*** DATA LISTING ***

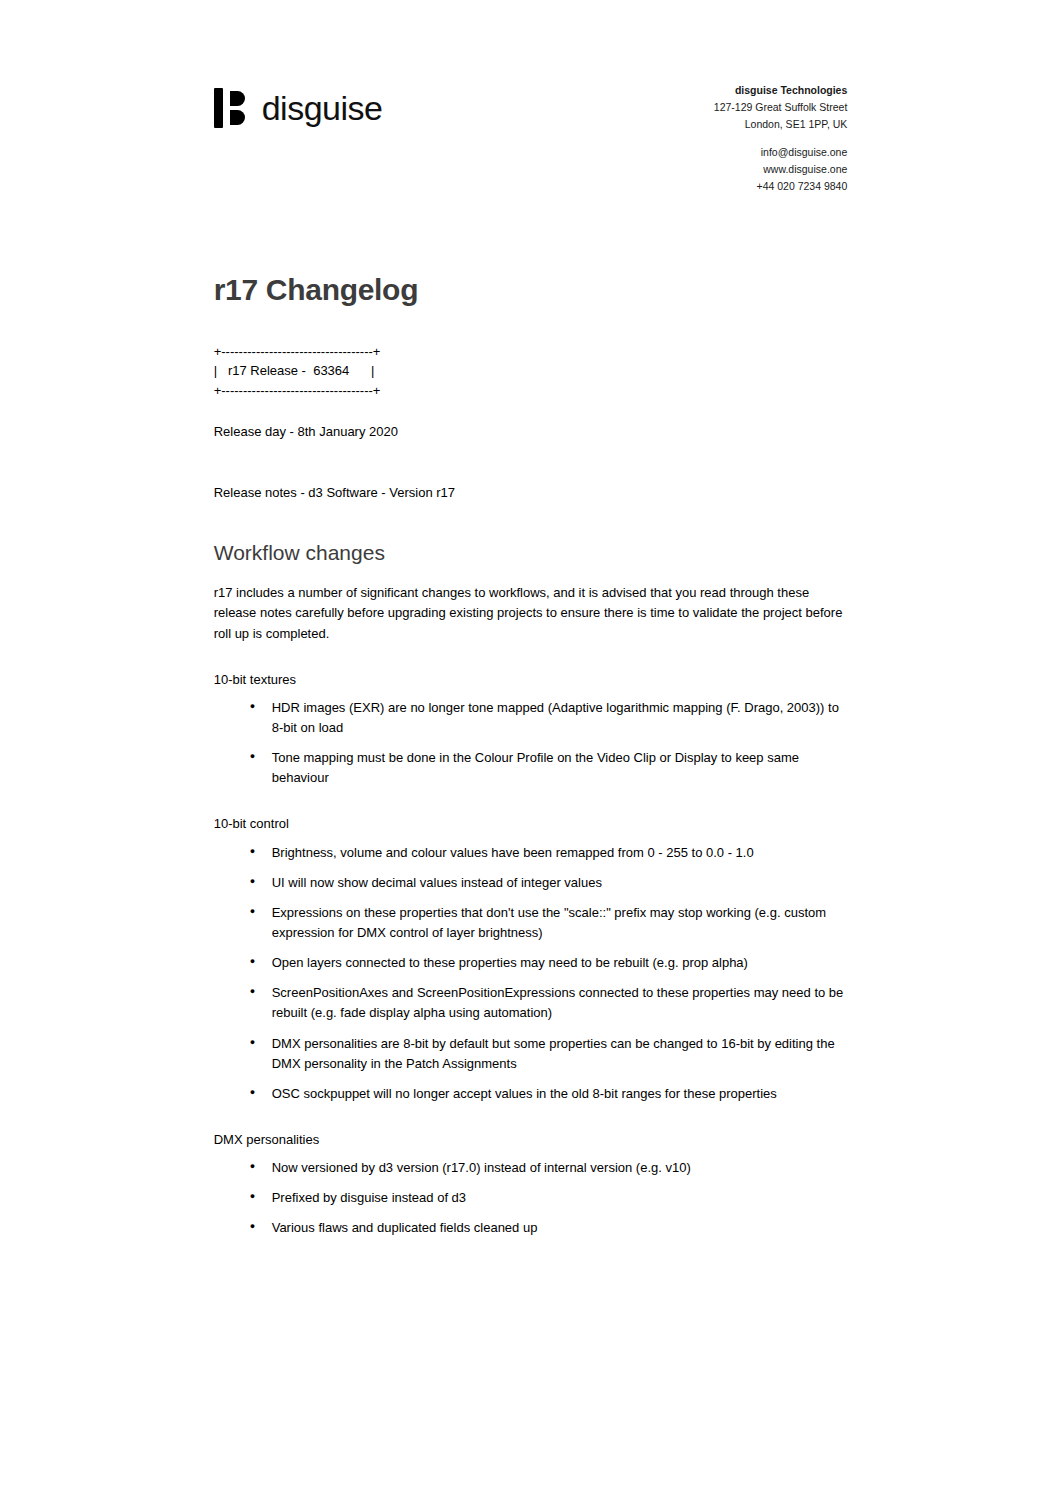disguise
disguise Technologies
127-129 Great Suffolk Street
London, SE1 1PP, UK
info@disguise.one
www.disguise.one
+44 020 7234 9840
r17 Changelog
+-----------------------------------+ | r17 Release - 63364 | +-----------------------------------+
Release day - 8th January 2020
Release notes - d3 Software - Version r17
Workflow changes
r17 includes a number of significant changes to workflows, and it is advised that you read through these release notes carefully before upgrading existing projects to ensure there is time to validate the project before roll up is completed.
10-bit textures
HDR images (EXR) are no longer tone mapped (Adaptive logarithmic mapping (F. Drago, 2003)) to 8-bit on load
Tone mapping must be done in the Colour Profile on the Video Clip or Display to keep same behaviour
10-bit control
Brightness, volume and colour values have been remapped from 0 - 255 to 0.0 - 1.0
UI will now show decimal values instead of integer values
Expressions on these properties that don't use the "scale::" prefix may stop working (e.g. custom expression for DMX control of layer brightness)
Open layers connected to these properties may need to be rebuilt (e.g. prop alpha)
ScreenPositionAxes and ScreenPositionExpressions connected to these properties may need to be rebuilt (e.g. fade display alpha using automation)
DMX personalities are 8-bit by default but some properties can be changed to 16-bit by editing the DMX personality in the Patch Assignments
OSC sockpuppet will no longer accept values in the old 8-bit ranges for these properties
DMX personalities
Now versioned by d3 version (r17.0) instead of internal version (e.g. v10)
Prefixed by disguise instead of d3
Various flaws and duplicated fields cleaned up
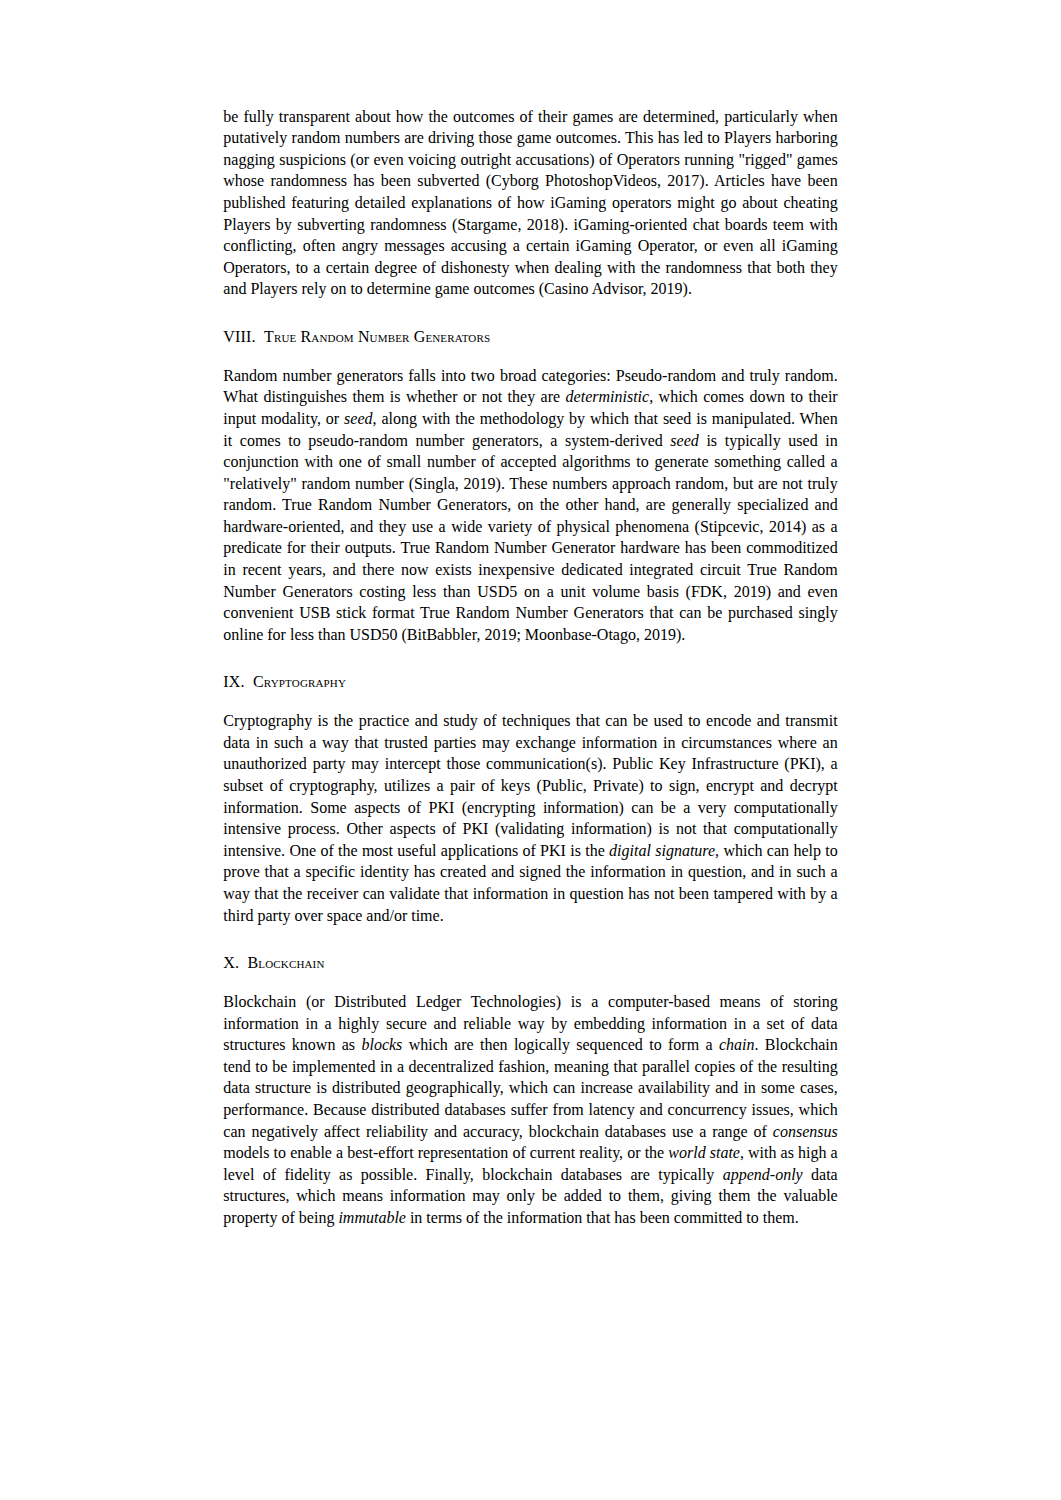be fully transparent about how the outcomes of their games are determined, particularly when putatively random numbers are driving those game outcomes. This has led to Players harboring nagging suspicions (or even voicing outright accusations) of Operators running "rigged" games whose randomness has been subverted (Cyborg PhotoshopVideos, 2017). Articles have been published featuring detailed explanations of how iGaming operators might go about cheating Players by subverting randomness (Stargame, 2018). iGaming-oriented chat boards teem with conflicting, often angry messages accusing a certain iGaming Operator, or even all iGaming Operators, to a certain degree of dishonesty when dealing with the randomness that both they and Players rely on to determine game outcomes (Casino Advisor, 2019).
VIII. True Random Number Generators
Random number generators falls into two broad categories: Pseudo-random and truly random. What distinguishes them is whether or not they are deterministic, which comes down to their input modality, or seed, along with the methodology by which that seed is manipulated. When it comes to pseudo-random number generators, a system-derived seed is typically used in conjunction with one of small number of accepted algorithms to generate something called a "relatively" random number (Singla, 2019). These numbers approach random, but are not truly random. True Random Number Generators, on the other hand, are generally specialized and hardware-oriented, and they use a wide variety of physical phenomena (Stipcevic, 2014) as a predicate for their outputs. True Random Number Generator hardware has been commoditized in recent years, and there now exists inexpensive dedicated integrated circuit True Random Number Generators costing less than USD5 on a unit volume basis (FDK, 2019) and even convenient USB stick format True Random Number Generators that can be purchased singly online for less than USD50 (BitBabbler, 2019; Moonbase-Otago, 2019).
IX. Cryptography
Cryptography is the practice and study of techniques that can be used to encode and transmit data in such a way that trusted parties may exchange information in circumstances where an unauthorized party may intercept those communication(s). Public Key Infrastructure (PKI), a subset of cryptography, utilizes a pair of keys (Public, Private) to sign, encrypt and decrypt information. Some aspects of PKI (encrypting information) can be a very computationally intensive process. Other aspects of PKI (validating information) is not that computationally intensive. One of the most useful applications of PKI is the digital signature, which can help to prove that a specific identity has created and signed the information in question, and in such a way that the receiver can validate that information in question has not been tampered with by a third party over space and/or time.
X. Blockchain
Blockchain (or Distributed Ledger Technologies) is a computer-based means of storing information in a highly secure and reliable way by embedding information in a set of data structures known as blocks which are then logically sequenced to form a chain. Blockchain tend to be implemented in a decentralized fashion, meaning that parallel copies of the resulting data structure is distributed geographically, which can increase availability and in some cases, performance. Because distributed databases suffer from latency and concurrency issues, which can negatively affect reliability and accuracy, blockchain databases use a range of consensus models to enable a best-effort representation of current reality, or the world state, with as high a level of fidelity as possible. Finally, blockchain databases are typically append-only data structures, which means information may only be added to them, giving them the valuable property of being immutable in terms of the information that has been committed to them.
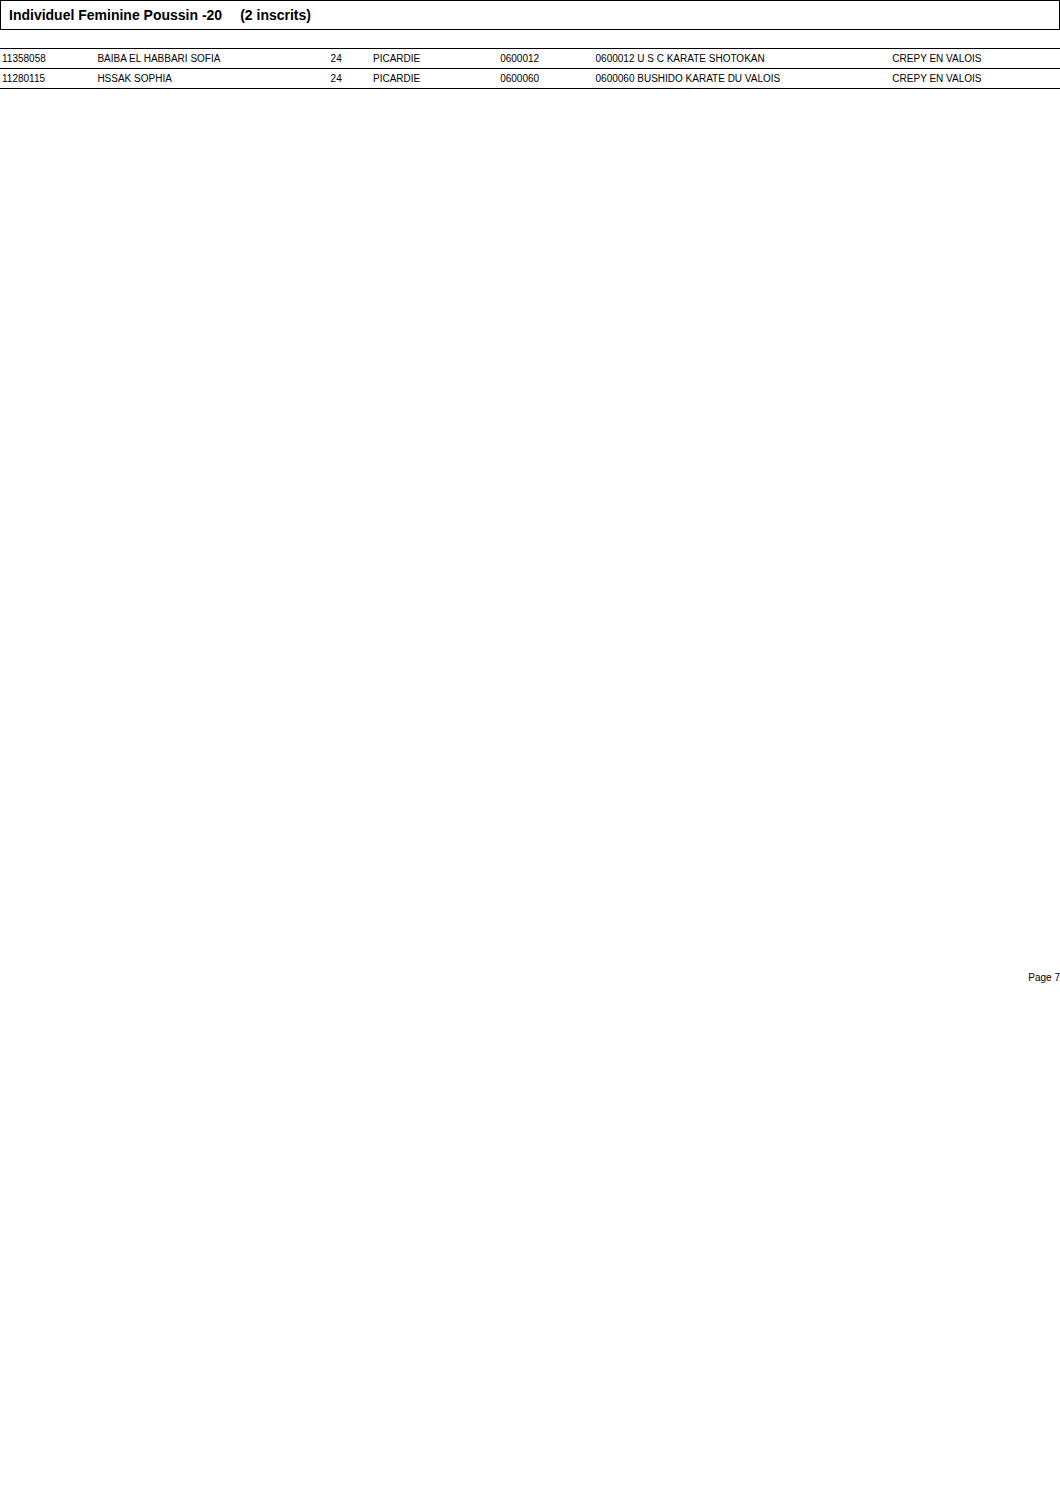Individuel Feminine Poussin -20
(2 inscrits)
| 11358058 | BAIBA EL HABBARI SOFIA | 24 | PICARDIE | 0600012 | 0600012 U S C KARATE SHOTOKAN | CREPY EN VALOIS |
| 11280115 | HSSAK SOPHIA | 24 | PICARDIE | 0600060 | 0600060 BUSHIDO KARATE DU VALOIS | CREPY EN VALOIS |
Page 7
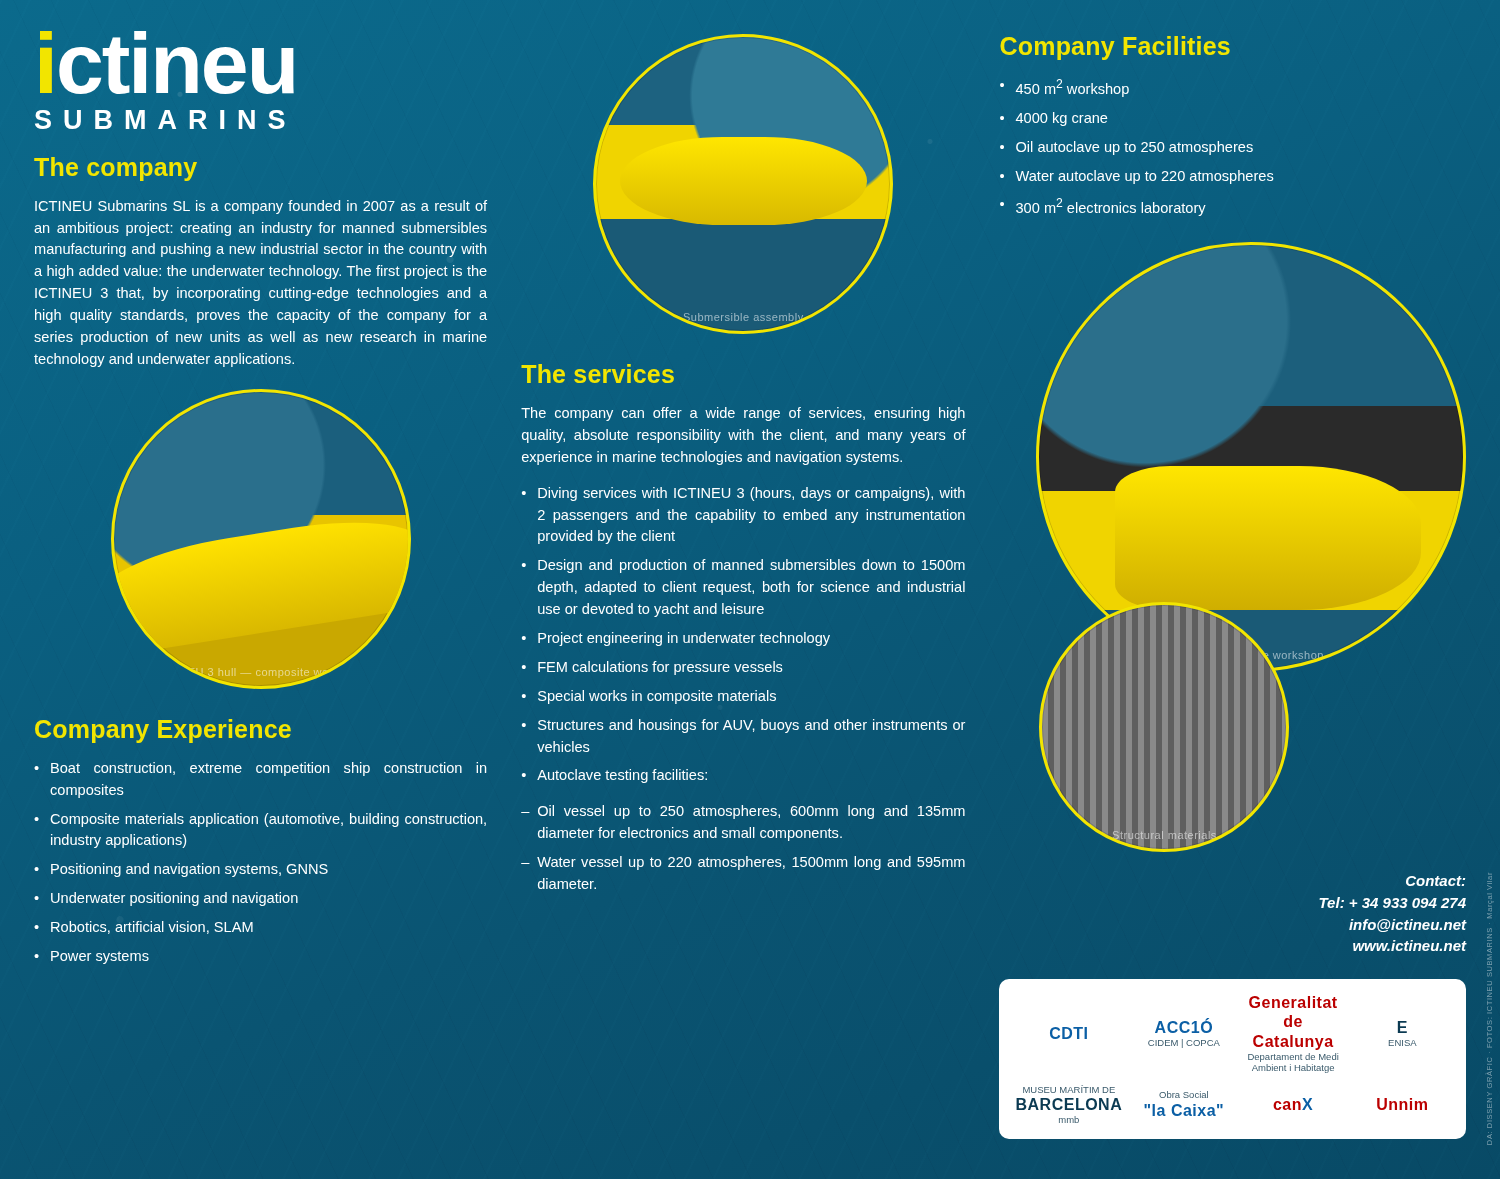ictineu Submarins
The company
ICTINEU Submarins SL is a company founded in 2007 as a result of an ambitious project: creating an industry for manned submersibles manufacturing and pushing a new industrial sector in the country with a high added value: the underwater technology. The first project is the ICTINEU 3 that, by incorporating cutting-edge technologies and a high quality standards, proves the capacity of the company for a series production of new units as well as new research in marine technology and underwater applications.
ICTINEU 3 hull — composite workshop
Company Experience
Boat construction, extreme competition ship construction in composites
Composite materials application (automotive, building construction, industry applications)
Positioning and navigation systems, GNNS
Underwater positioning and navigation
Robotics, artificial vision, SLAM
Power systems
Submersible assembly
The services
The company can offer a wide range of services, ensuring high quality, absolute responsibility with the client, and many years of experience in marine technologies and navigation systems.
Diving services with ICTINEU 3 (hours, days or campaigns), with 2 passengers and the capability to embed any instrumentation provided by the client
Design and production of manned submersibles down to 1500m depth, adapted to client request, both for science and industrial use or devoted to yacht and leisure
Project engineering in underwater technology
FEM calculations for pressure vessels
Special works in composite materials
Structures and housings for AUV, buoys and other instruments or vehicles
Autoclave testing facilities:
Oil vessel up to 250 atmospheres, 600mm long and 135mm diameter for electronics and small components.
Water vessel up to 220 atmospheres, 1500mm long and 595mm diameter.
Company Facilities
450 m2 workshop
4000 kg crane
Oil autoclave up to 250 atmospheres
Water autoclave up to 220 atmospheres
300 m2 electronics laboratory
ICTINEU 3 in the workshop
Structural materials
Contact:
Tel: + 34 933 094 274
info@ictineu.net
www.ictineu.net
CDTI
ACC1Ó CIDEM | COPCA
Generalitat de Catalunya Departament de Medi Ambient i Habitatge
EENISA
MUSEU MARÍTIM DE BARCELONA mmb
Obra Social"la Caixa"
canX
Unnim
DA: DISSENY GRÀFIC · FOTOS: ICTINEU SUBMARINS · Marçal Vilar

*** End of DATA LISTING ***

| WHAT IS EXPECTED |
Give the number of lines in the data above that include the word "control", with no other words.

| WRITTEN REPLY |
2